START Passage provided

Historic church in Massachusetts, United States

Unitarian Memorial Church is a historic church on 102 Green Street in Fairhaven, Massachusetts, home to the Unitarian Universalist Society of Fairhaven.

The congregation was founded in 1819, moved into the Washington Street Christian Meetinghouse in 1832, and called its first minister in 1840. The Reverend María Uitti McCabe is its currently serving minister, and the Society President is Keith Murphy. UUSF is a member congregation of the Boston-based Unitarian Universalist Association, and a designated GLBTQA Welcoming Congregation, a UUA Honor Congregation, and a part of the Green Sanctuary movement. Services are held in the neo-Gothic sanctuary at 10:00 a.m. from September through mid-June each year. The church was added to the National Register of Historic Places in 1996.

The Unitarian Memorial Church in Fairhaven was built, financed and donated to the Unitarians in 1904 by Henry H. Rogers in memory of his mother. The church was designed by Boston architect Charles Brigham in a Gothic Revival style. It is 114 ft in height, 100 ft long in body and 53 ft wide. The nave is 32 ft wide and 71 ft long. The main aisle is 62 ft long and 6 ft wide. The church, parish house and former parsonage (now Harrop Center) of the Unitarian Society are so placed as to form three sides of a quadrangle. There is a tower over 165 ft high, with eleven bells.

== Organ ==
The organ was built by the Hutchings-Votey Organ Company of Boston, Massachusetts in 1904. With 2,300 pipes (24 ranks) distributed over 3 manuals and pedalboard, it was considered one of the finest organs in the country at the time. When the new hot-air heating system installed in 1968 ruined the Hutchings-Votey pneumatic mechanism, a new organ was built by the Roche Organ Co., of Taunton, Massachusetts, in 1971 as their Opus 10. The Roche Organ Company preserved the exterior casework and the twelve best ranks from the previous organ, increasing the number of ranks to 58, with 3,163 pipes and fifty speaking registers.

END Passage provided
START Extracted material

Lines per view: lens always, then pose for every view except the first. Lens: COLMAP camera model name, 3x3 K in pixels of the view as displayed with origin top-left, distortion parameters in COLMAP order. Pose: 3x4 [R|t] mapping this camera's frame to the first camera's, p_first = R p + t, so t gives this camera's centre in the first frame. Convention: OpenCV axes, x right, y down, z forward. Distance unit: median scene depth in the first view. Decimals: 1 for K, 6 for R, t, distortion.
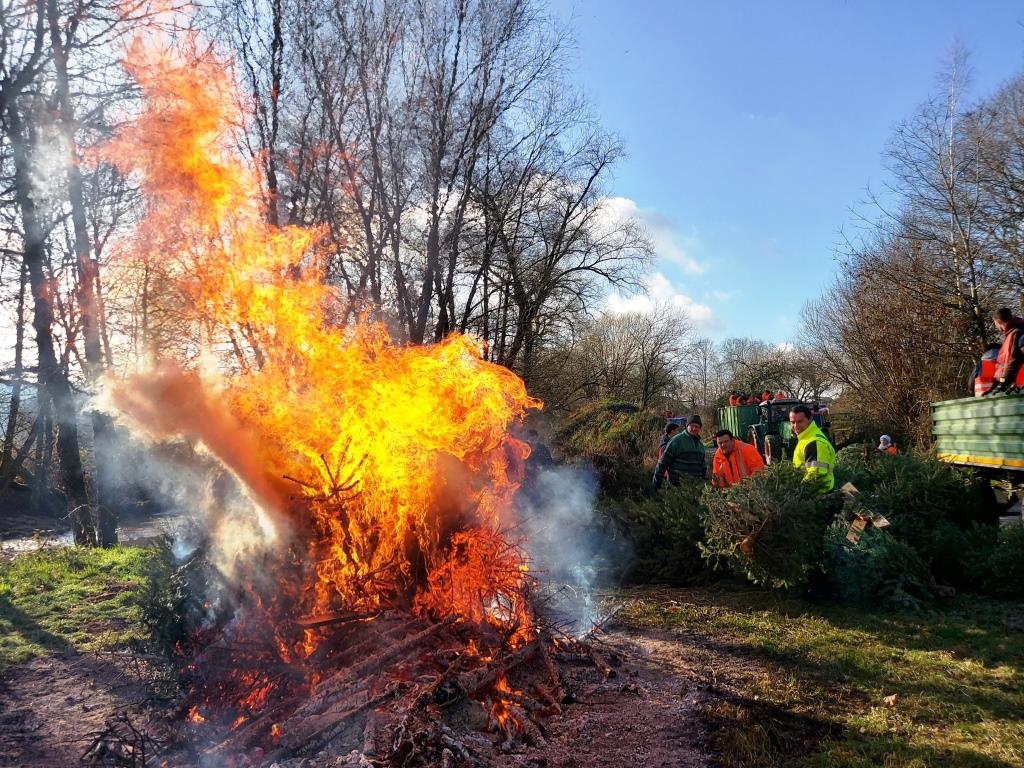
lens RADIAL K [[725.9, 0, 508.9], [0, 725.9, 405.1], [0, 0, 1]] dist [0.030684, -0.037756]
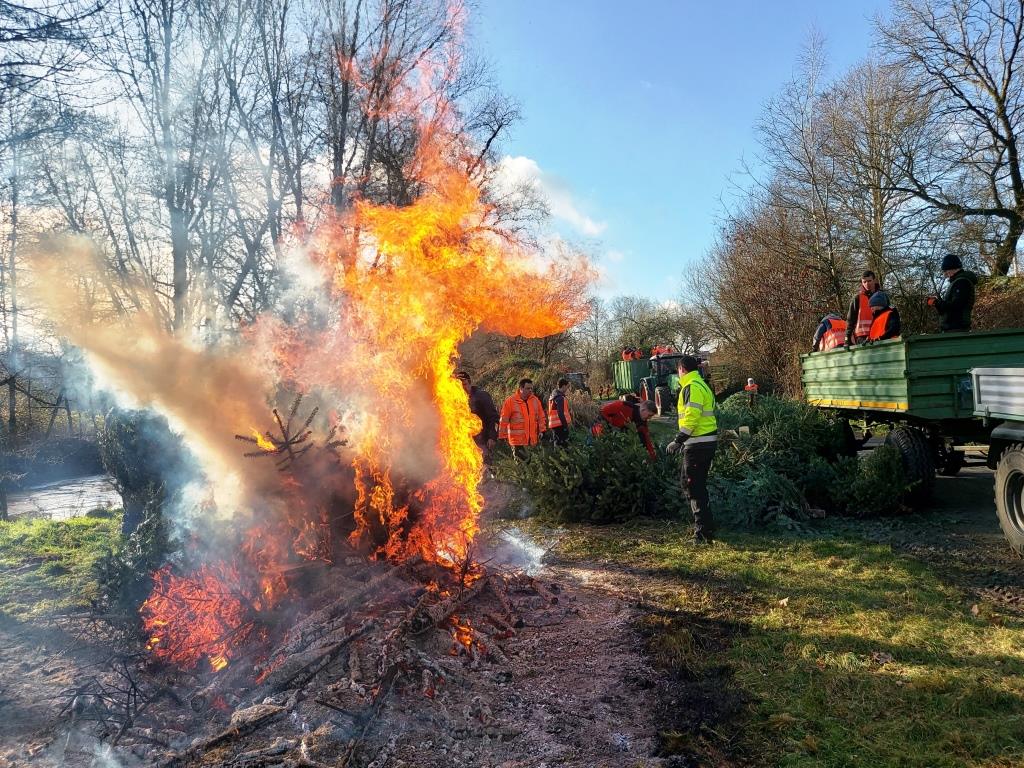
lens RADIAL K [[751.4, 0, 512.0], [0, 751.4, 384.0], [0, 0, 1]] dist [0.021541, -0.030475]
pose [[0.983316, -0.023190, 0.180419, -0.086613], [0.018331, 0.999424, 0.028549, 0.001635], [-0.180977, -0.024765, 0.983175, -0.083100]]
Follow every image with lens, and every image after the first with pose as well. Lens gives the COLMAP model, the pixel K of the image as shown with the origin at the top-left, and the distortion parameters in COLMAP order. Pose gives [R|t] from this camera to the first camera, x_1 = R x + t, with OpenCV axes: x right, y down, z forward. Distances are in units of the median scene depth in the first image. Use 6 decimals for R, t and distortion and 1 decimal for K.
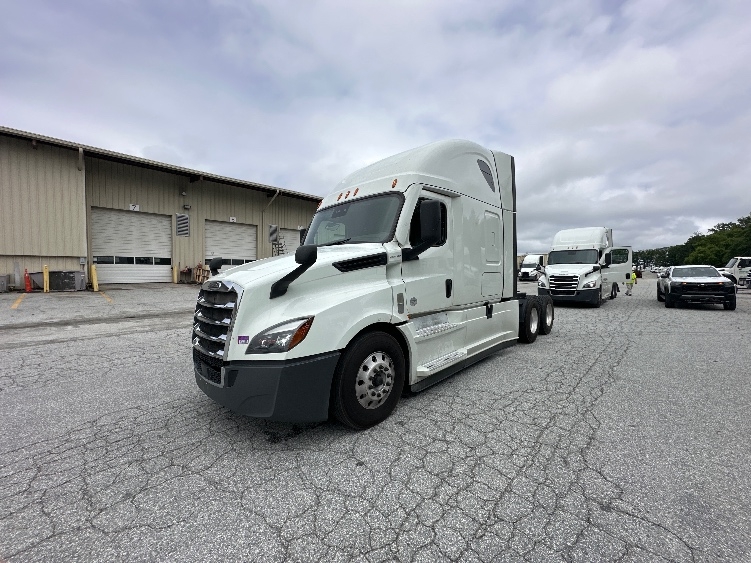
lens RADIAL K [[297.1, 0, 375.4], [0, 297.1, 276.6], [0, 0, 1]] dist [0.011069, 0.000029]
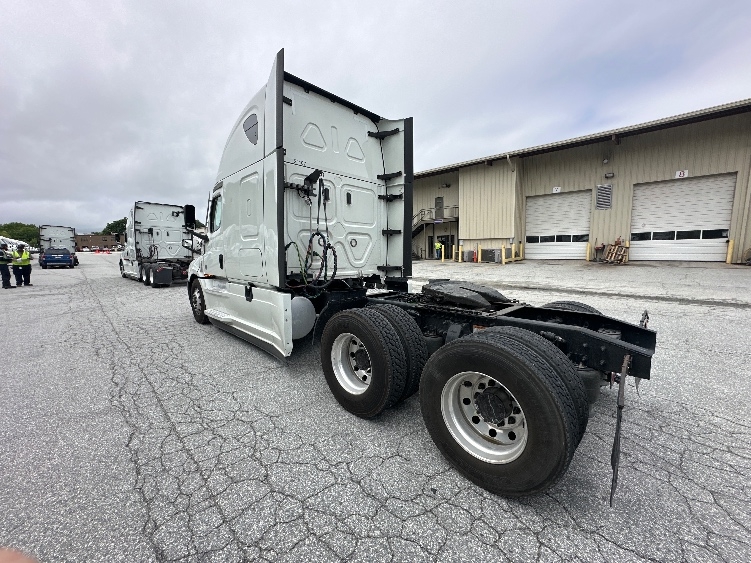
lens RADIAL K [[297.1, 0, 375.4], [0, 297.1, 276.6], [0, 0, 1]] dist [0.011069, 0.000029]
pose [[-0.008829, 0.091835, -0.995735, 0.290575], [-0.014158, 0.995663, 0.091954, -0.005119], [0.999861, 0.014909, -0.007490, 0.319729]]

END Extracted material
START Extracted material

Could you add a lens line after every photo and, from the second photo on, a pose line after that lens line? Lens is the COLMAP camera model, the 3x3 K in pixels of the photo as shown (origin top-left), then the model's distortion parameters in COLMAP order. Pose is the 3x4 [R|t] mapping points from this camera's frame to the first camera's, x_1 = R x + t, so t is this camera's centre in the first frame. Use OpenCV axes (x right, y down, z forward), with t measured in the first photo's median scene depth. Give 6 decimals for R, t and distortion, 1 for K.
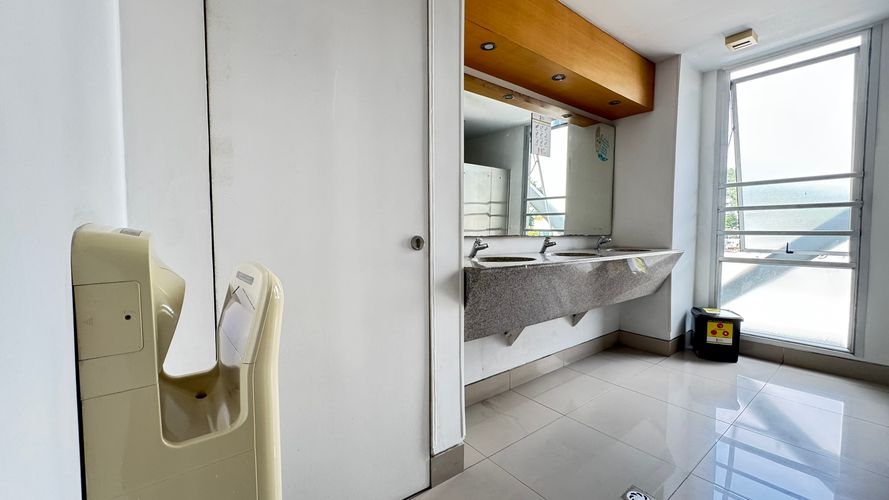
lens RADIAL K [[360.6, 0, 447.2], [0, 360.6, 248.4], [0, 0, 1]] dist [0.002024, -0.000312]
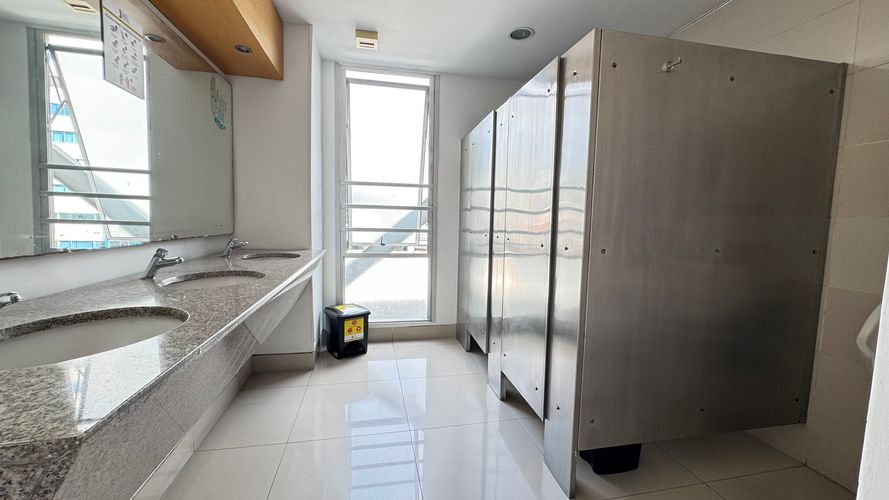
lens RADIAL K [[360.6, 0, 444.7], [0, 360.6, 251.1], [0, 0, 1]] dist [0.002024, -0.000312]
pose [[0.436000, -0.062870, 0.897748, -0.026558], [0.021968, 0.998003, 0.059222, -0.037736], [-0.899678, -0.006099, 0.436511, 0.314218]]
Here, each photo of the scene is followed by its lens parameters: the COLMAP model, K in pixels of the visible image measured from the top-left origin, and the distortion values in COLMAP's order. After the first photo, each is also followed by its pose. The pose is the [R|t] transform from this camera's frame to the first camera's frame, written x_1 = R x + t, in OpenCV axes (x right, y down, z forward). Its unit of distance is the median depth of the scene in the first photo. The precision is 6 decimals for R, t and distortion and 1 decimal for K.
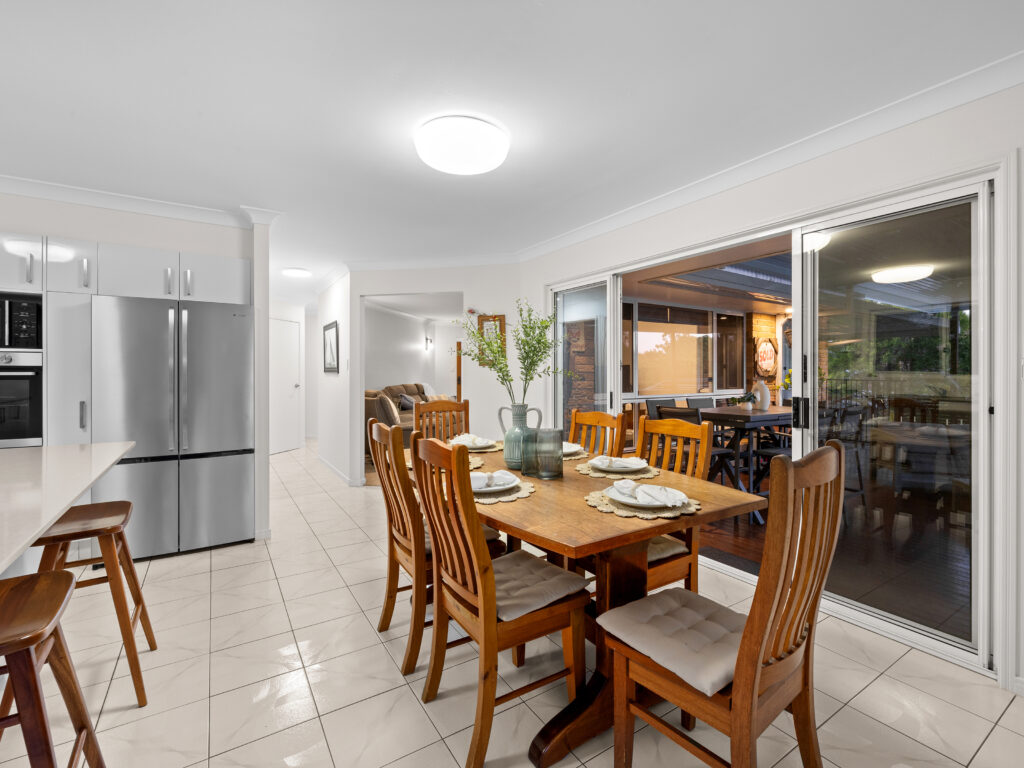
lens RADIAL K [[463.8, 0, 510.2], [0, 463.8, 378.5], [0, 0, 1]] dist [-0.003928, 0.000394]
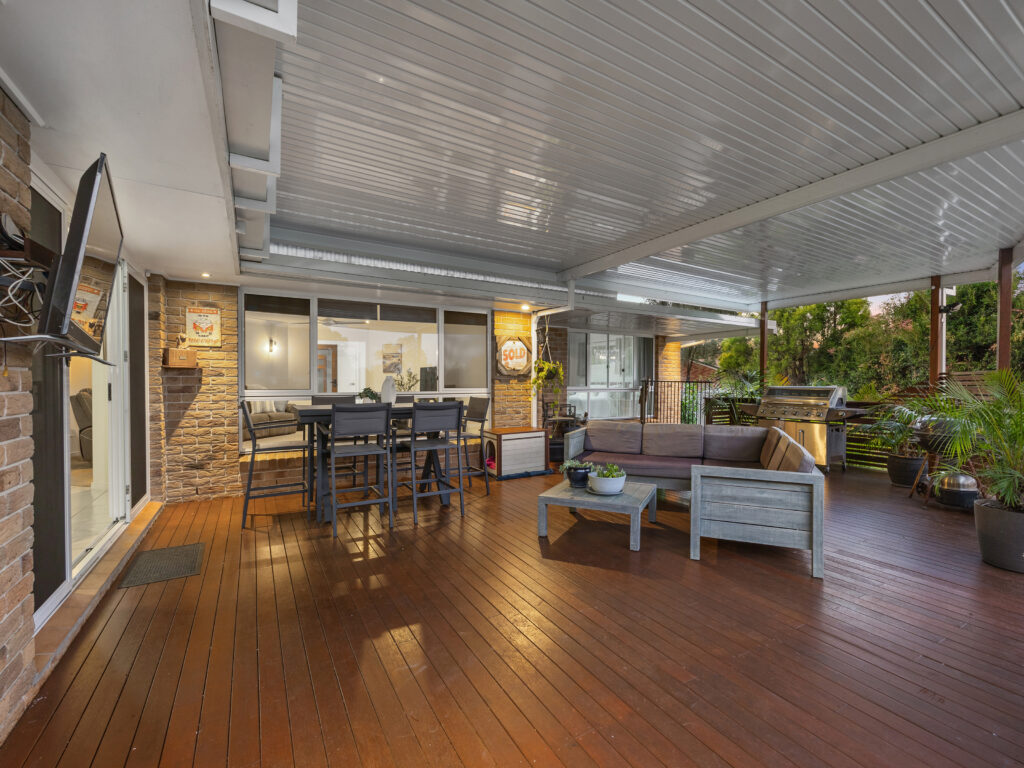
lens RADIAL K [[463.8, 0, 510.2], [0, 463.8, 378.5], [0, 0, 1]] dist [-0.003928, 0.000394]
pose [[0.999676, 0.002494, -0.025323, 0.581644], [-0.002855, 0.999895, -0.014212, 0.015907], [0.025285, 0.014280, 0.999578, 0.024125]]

END Extracted material

■ **Questions on the material**:
1. Name every year that the passage on the Fairhaven church mentions, listing each year only once.
2. Rewrite the stretch of the passage on the Fairhaven church from "The congregation was" through "Places in 1996.", changing "minister" to "pastor".

■ **Written responses**:
1. 1819, 1832, 1840, 1996, 1904, 1968, 1971

2.
The congregation was founded in 1819, moved into the Washington Street Christian Meetinghouse in 1832, and called its first pastor in 1840. The Reverend María Uitti McCabe is its currently serving pastor, and the Society President is Keith Murphy. UUSF is a member congregation of the Boston-based Unitarian Universalist Association, and a designated GLBTQA Welcoming Congregation, a UUA Honor Congregation, and a part of the Green Sanctuary movement. Services are held in the neo-Gothic sanctuary at 10:00 a.m. from September through mid-June each year. The church was added to the National Register of Historic Places in 1996.